In closing: GOLD is comprehended and used as a primary currency by the rich who remain rich over generations. There's no better way to hold on to your fortunes through the good, bad and ugly of life on earth over time. How much of it you keep around in any given epoch as a percentage of your total net worth is entirely determined by your risk profile vis a vis world events. If the huns are approaching, you may be chasing the bid. It good times, you may proportionally favor real estate or junk debt. But when you own anything denominated in a fiat currency (especially government notes), you are long that currency and possibly short gold -- which is a good thing to be acutely aware of when your turf gets invaded by crazed warriors from the steppes or your finance ministers and chancellors get out of line ;-)

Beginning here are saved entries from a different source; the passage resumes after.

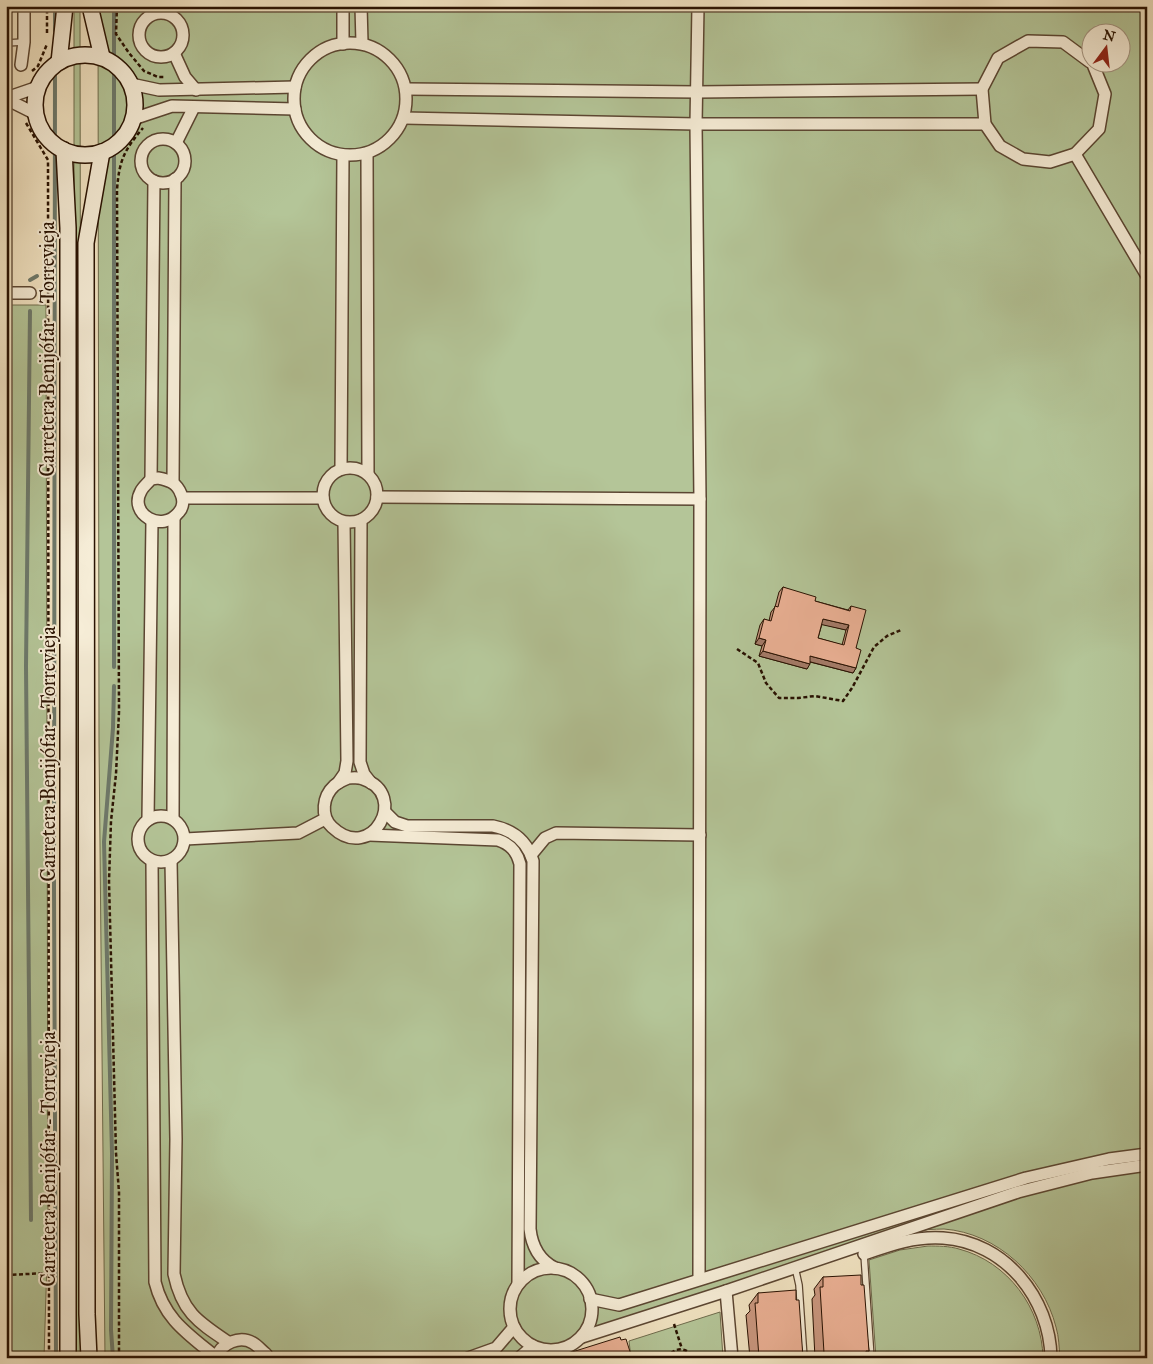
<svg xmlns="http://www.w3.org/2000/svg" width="1153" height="1364" viewBox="0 0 1153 1364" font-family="'IM FELL Great Primer',serif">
  <rect width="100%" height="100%" fill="#f1e3c2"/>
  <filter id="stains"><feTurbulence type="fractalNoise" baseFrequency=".004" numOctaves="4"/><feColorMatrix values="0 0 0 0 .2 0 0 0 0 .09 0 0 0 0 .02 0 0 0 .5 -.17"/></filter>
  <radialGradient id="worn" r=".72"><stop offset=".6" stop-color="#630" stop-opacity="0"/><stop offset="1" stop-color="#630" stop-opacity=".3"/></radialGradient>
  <g fill="#b4c598" stroke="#6e6c4d" fill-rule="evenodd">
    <path d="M74 6H80L82 1358H74Z"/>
    <path d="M98 6H1147V1358H1060C1059 1347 1059 1337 1056 1327 1043 1276 997 1233 944 1229 934 1229 923 1230 913 1231L513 1358H105L99 743ZM1090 32H1120V62H1090Z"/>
    <path d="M6 305H46L48 1228 44 1358H6Z"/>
    <path d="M928 1246C938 1246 949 1246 959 1249 1008 1262 1042 1308 1043 1358H876L869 1260 900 1250Z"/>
    <path d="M720 1312 723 1358H631L629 1341Z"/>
  </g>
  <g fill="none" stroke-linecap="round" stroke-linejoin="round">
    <g stroke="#6d796b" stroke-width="4">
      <path d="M55 31V6"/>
      <path d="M55 63 54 888 56 1358"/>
      <path d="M30 280 37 276"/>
      <path d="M30 311 26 666 31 1220"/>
      <path d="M114 667V6"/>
      <path d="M113 1358 111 1330 112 1153 104 842 113 728 114 686"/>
    </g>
    <defs>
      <g id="service">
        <path d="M6 43 24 42"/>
        <path d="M864 1254 871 1358"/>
        <path d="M795 1267 799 1285 804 1358"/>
      </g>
      <g id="minor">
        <path d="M361 6 362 43"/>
        <path d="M698 6 696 124 700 499 699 1279"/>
        <circle cx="161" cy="35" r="22"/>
        <circle cx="350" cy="99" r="56"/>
        <path d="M343 44V6"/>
        <path d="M174 53 185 77 196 90"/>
        <path d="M1090 62 1063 42 1028 41 998 58 982 89 985 124 1000 146 1023 159 1050 162 1075 154 1099 129 1105 94 1092 62"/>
        <path d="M21 65 24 42V6"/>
        <path d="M131 84 159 90 295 87"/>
        <path d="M406 89 697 92 982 89"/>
        <path d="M6 98 38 87"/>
        <path d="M6 99 36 114"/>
        <path d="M404 118 696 124H985"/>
        <path d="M133 119 172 106 295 109"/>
        <circle cx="163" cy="161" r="22"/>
        <path d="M176 143 194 107"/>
        <path d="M367 153 368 474"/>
        <path d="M1075 154 1147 276"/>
        <path d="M6 293H30"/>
        <circle cx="350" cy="495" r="27"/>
        <path d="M341 469 343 155"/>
        <path d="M158 478C169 480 177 483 181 494 184 500 183 508 179 512 162 534 128 514 141 491 143 487 148 483 151 479Z"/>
        <path d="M151 479 154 181"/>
        <path d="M173 483 175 179"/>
        <path d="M377 497 700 499"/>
        <path d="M183 498H323"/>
        <path d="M361 520 360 762 364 774 371 783"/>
        <path d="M348 778C353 778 359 777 363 779 410 794 372 865 332 827 320 816 323 796 334 786 338 782 344 780 348 778Z"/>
        <path d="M338 783 345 773 347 761 344 522"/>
        <path d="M385 812 395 822 407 826H493C513 830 527 841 533 861L530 1229C532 1247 539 1260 555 1268"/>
        <circle cx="161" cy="839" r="23"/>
        <path d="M173 818 174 518"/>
        <path d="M148 819 152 521"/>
        <path d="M369 835 498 840C510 844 517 851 520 864L518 1284"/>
        <path d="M185 839 298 833 325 819"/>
        <path d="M531 855 545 838 556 833 700 835"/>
        <path d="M152 861 155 1282C164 1319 188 1334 216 1357"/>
        <path d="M171 861 176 1139 174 1274C182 1312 198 1322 228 1342"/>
        <path d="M864 1254C890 1245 915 1236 943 1238 1005 1242 1050 1298 1051 1358"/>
        <circle cx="551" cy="1309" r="41"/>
        <path d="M726 1291 732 1358"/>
        <path d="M590 1299 619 1305 1026 1178 1109 1159 1147 1154"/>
        <path d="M582 1337 726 1291 1018 1192 1092 1173 1147 1165"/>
        <path d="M216 1358C221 1343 240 1335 253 1343 258 1346 262 1351 266 1354L265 1358"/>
        <path d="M468 1358 496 1348 514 1327"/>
        <path d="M519 1358 533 1346"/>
      </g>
      <g id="secondary">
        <path d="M90 6 102 57"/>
        <circle cx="85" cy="105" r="50"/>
        <path d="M59 62 65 6"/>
        <path d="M64 150 68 228V1358"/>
        <path d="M89 1358 87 1314 86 243 102 152"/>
      </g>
    </defs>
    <use href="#service" stroke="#5b4632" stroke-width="8"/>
    <use href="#minor" stroke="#5b4632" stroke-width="14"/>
    <use href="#secondary" stroke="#291202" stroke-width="18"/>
    <g stroke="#291202" stroke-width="2.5" stroke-dasharray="4 2.5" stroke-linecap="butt">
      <path d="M117 6 116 34 129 53 144 71 158 77H164"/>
      <path d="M47 33V6"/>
      <path d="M32 71 38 66 47 44"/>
      <path d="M26 123 48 160 49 1358"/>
      <path d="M6 639V661"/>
      <path d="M737 649 758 663 766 683 779 698H798L815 696 843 701 852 688 874 647 887 636 901 630"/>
      <path d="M6 1125V1154"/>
      <path d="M6 1275 49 1273"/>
      <path d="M674 1324 682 1349"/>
      <path d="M119 1358V1192L116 1153 109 881 111 821 116 774 119 712 117 190C119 161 124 150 143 128"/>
      <path d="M667 1358C675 1346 686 1347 695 1358"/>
    </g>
    <use href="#service" stroke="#f6edd7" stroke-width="5.5"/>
    <use href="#minor" stroke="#f6edd7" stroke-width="11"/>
    <use href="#secondary" stroke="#f6edd7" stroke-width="15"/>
  </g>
  <g fill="#c9977f" stroke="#291202" fill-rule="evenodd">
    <path d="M783 587 815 601 848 610 851 606 856 648V668L853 673 810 662 807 669 759 656 762 646 755 644 760 625 764 619 769 621 771 612 775 607 779 592ZM822 624 846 630 842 645 818 638Z"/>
    <path d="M823 1277 861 1285 869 1351 865 1358H815L812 1299 815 1295 814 1289Z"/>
    <path d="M758 1293 796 1300 803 1358H750L746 1315 750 1311 749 1305Z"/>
  </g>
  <g fill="#a47b68" stroke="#291202">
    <path d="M6 74H11L6 80Z"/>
    <path d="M823 619 849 625 846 630 819 624Z"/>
    <path d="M759 638 766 640 762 646 755 644Z"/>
    <path d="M763 651 810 664 807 669 759 656Z"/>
    <path d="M810 656 856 668 853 673 807 661Z"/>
    <path d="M866 1351H869L865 1356H866L865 1358H847Z"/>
    <path d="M824 1353H828L824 1358H821Z"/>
  </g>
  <g fill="#eab094" stroke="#291202" fill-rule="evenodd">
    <rect x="6" y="6" width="3" height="18"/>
    <rect x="6" y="46" width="5" height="28"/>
    <path d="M783 587 816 597 815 601 850 611 851 606 866 610 856 648 861 650 856 668 810 656V664L763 651 766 640 759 638 764 619 771 621 775 606 778 607ZM823 619 849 625 844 645 818 638Z"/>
    <path d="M861 1275V1285H864L869 1351H866V1356L847 1358H828V1353H824L820 1287H823V1277Z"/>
    <path d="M796 1290V1300H799L803 1358H759L755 1303H758V1293Z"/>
    <path d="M620 1337 621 1340 626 1339 632 1358H553Z"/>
  </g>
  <g text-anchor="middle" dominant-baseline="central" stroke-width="4" stroke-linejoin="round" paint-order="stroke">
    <g font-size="20" fill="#291202" stroke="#f6edd7">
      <text transform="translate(47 349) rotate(-90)">Carretera Benijófar - Torrevieja</text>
      <text transform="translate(48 754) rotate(-90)">Carretera Benijófar - Torrevieja</text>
      <text transform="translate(48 1159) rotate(-90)">Carretera Benijófar - Torrevieja</text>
    </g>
  </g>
  <rect width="1153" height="1364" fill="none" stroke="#f1e3c2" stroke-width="25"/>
  <rect x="8" y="8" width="1138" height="1349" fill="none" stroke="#291202" stroke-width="2.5"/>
  <rect x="12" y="12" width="1128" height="1339" fill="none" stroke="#291202"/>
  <g transform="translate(1106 48) rotate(15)"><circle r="24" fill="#f6edd7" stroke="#a49582"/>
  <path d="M0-4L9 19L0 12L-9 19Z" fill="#8f2418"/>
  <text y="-8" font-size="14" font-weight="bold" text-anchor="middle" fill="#291202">N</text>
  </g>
  <rect width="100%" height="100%" filter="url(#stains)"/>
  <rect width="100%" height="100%" fill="url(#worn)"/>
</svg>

Thu, 07/02/2009 - 00:55 | Link to Comment agrotera
agrotera's picture

Thank you so much Mazarin, for the great post!

Thu, 07/02/2009 - 14:15 | Link to Comment Anonymous
Thu, 07/02/2009 - 01:10 | Link to Comment Anonymous
Thu, 07/02/2009 - 02:59 | Link to Comment Hawaii54
Hawaii54's picture

You could have bought Berkshire Hathaway at $20,000 in 1992 and sold it at the beginning of last year at $140,000. Even at $86,000 today, the shares have returned more than your gold. And it hasnt cost you anything to store the shares, as opposed to the gold.

Thu, 07/02/2009 - 03:26 | Link to Comment Anonymous
Tue, 07/21/2009 - 00:15 | Link to Comment Anonymous
Tue, 07/21/2009 - 09:31 | Link to Comment unomi
unomi's picture

Actually, Gold is a highly durable asset.  It is the demand for the existing stock, as opposed to the new flow, that must be modeled. The willingness to hold the stock of gold depends on the rate of return available on alternative assets.<a href="http://goldstashforcash.com">sell gold</a>

Do NOT follow this link or you will be banned from the site!